:: Available data

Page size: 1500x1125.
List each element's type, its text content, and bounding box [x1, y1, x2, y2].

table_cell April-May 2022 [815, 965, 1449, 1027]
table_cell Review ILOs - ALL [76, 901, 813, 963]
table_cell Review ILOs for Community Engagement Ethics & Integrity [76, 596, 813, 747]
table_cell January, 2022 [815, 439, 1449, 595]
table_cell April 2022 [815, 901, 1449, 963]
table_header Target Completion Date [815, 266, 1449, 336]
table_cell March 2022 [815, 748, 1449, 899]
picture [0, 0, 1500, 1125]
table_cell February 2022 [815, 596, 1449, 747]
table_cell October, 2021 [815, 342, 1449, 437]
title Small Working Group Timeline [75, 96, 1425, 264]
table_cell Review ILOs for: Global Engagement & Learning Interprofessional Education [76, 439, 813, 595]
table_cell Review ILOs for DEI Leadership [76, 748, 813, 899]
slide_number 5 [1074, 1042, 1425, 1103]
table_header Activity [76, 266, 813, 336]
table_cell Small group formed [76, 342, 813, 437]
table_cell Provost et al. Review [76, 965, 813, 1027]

::::

Work order: Please copy the data above in its entirety, exactly as written.

Written response:
Page size: 1500x1125.
List each element's type, its text content, and bounding box [x1, y1, x2, y2].

table_cell April-May 2022 [815, 965, 1449, 1027]
table_cell Review ILOs - ALL [76, 901, 813, 963]
table_cell Review ILOs for Community Engagement Ethics & Integrity [76, 596, 813, 747]
table_cell January, 2022 [815, 439, 1449, 595]
table_cell April 2022 [815, 901, 1449, 963]
table_header Target Completion Date [815, 266, 1449, 336]
table_cell March 2022 [815, 748, 1449, 899]
picture [0, 0, 1500, 1125]
table_cell February 2022 [815, 596, 1449, 747]
table_cell October, 2021 [815, 342, 1449, 437]
title Small Working Group Timeline [75, 96, 1425, 264]
table_cell Review ILOs for: Global Engagement & Learning Interprofessional Education [76, 439, 813, 595]
table_cell Review ILOs for DEI Leadership [76, 748, 813, 899]
slide_number 5 [1074, 1042, 1425, 1103]
table_header Activity [76, 266, 813, 336]
table_cell Small group formed [76, 342, 813, 437]
table_cell Provost et al. Review [76, 965, 813, 1027]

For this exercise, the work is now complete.